Ink and Bone

For Eloise, however, the scales had tipped. There were more that needed her on the other side now than here.

She crunched through the snow, The Whispers louder than the wind. Those million voices all around her, telling her their stories of sorrow and loss, of love and joy, of birth and death, and lives lived well or otherwise. It was the chorus of humanity in all its beauty and discord. Sometimes lovely, other times painful to hear. Eloise had been listening for so long. And she was very tired, tired to her bones, as if they didn’t have the strength to hold her anymore.

She pushed through the clearing. The roof of the old church was covered in snow, caps of white resting on the gravestones, heavy frosting on the branches of the trees. She heard the voice of a woman she used to know, singing.

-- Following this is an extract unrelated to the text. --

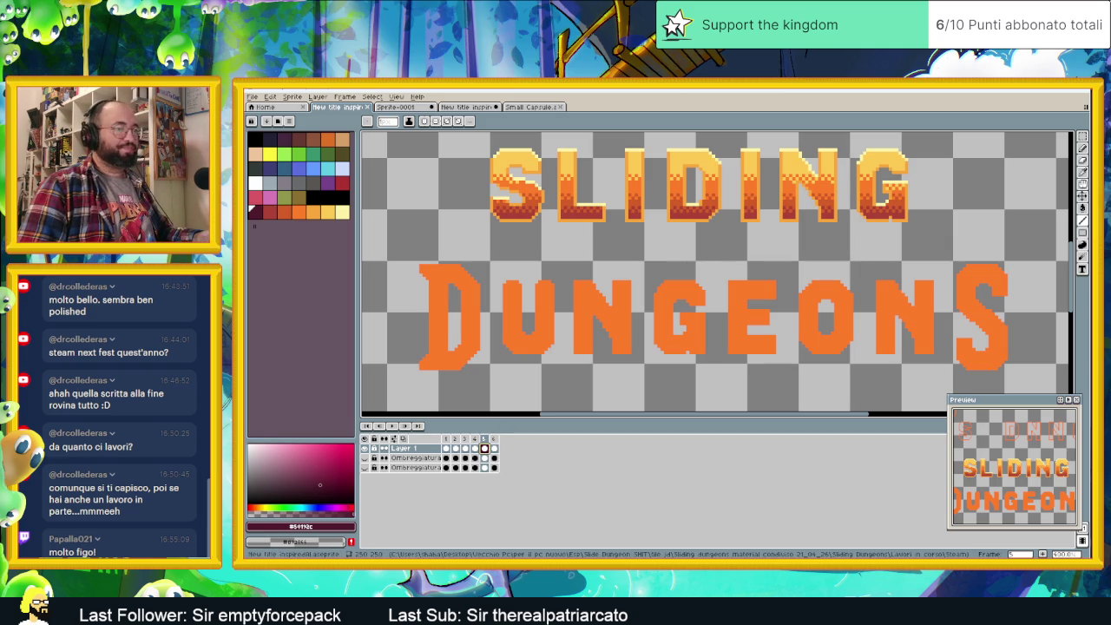
pyautogui.press('alt+Tab')
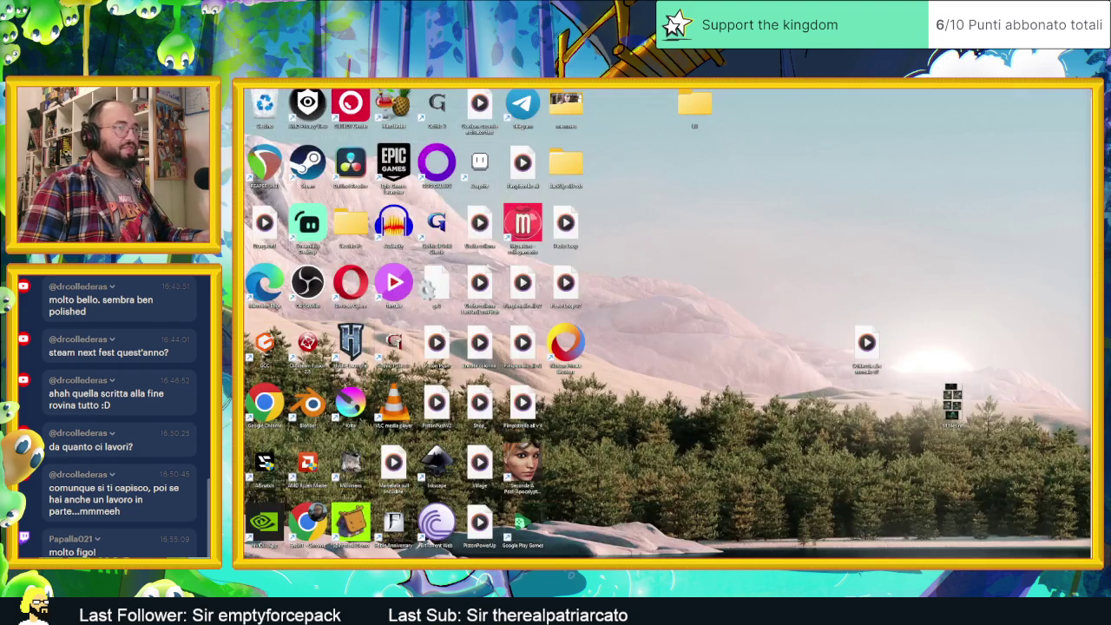
pyautogui.press('alt+Tab')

Little flowers in the garden.

Yellow, orange, violet, blue.

Eloise could see the lights off in the distance, the klieg of red and white shining up into the sky like a display of aurora borealis. She’d seen the Northern Lights once, eerie green dancers in the sky, the stroke of a cosmic paintbrush on the night. There were so many beautiful and mysterious things about this world. It almost made up for all the rest of it. Almost.

“Abel Crawley, what have you done?”

He stood at the low wall of the graveyard, weeping. Eloise was not one who believed in evil, per se, though she’d witnessed many evil acts. As far as Eloise was concerned, there were only two ways of being in the world. You either walked through life acting out of love, or you acted out of fear. But Abel Crawley made her wonder. She’d known some black spots on the fabric of the universe, and he was certainly one. Like an ink stain on a wedding dress, they spread their blackness, and it worked its way into the delicate weave, damaging it, and leaving an indelible mark.

He’d been a terrible boy—a bully, an animal sadist, an arsonist. He got smart and learned to hide himself, and then he was more dangerous still. He liked young flesh, he liked fear, he liked misery and pain. And yet he moved among the people of The Hollows invisible, mowing lawns and trimming shrubs, and peering in windows for that special light, the shine of the Dreamers.

“I can’t get them to be qu-qu-quiet,” he sobbed. “They w-w-won’t leave me a-a-alone.”

She saw them all around him. They looked like angels in the snow. Abigail, Patience, Sarah, Priscilla—and others, so many others. The lost girls, the broken, abused, neglected, and murdered. All those Eloise had tried to help or save over the years but couldn’t, and some she’d never seen before. They were restless, angry, and oh so tired, just like Eloise.

“You don’t deserve silence, Abel,” she said.

Eloise released a series of shuddering coughs then. Her last visit with Dr. Apple hadn’t been a pleasant one.

“There’s still hope, Eloise,” he said, exasperated with her again. “But not without the treatment. Without the treatment, the way this is progressing, you don’t even have six months.”

“The cure is worse than the disease, Ben,” she said.

“Until the cure takes hold,” he said. “And then you live well again.”

Live well again. The truth was, she hadn’t lived well since Alfie and Emily died, since the accident that took their lives gave her these abilities. She’d tried to see what she did as a gift. She knew that she’d helped many people, that the world was a better place because of the things she had done. But it hadn’t been a better place for her.

“I want you to understand that I view your refusal of treatment as a form of suicide.” He was a serious young man about Amanda’s age.

“Don’t be so grim, doctor,” she said. “It doesn’t suit you.”

He’d released a frustrated breath. Outside, the day had been bright and blue. She watched the wind blow the white clouds. They shifted and changed shape—a puppy, a dragon, a couple dancing.

“But there could hardly be a more grim situation,” he said, taking off his glasses and rubbing his eyes. “Surely you see that.”

Perhaps only doctors knew what Eloise and people like her knew, that life was a closed unit, a sphere you might hold in the palm of your hand, contained and finite. The body had its very unyielding limits, a thing youth never understands. But obviously the good doctor didn’t comprehend that there was so much more than the life of the body. That, in fact, that was the least of it.

“I can see that’s how you feel,” she said. “And I’m sorry.”

“Mrs. Montgomery,” he said. “Eloise. Please don’t do this.”

Now, the snow had stopped falling and the air had taken on an icy stillness. The boy was there, too, standing behind his father. He was broken, damaged, but not a stain like his father.

“Arthur,” she said gently.

He stepped into view, his head bowed. “I never wanted to hurt anyone.”

“Arthur, walk yourself through those trees and find a man named Jones Cooper. Tell him who you are and what you and your father have done. Tell him where to find the girls.”